━━ GIVEN INFORMATION
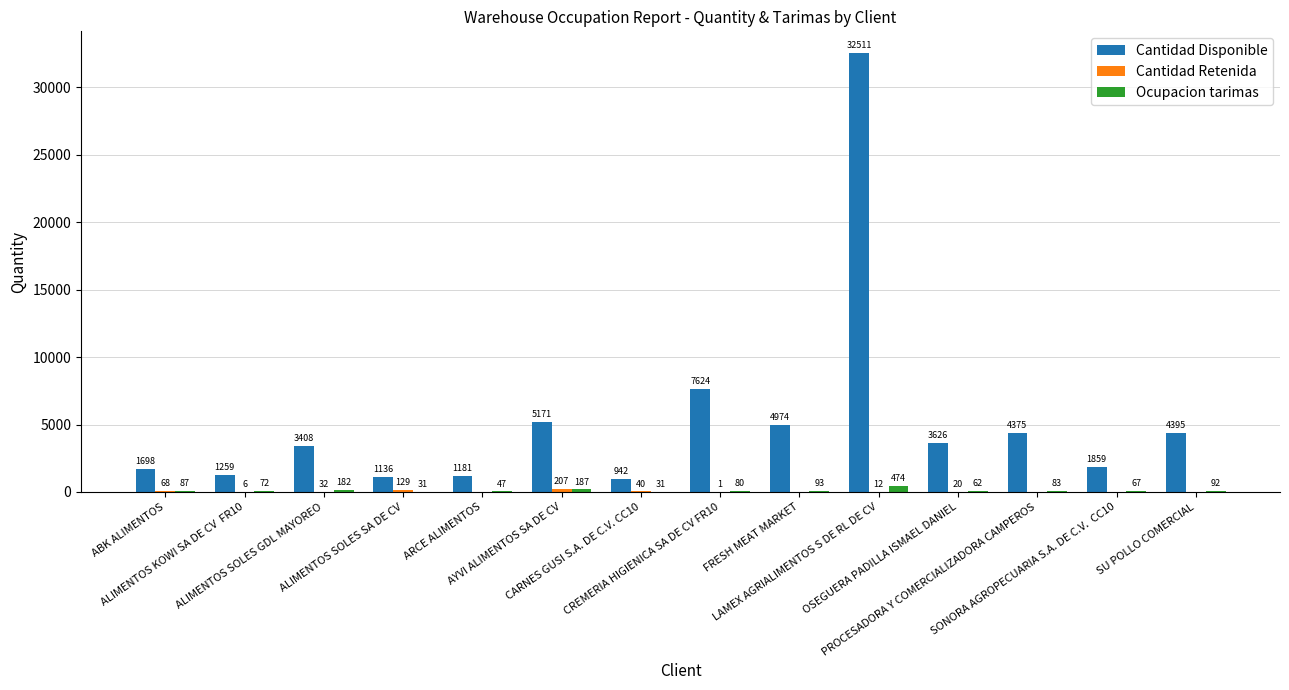

What is the sum of all Ocupacion tarimas values?

1588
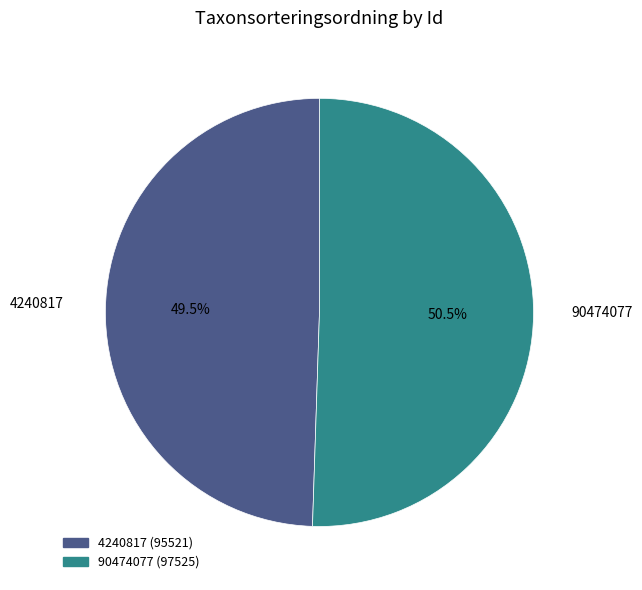

Is there any slice that represents more than half of the pie?

Yes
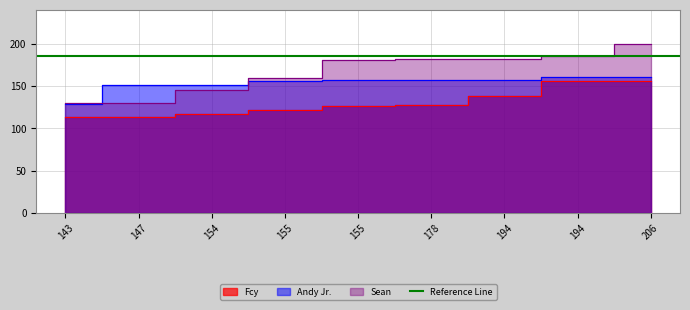

What is the spread (max minus min) of values at 194?

44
━━━━
_TASK_: Arrange the lines of the records above as a Markdown table with two columns, Row and Line, numbering each row and skipping blank lines. Leave the pictures out.

_TASK SOLUTION_:
| Row | Line |
|---|---|
| 1 | What is the sum of all Ocupacion tarimas values? |
| 2 | 1588 |
| 3 | Is there any slice that represents more than half of the pie? |
| 4 | Yes |
| 5 | What is the spread (max minus min) of values at 194? |
| 6 | 44 |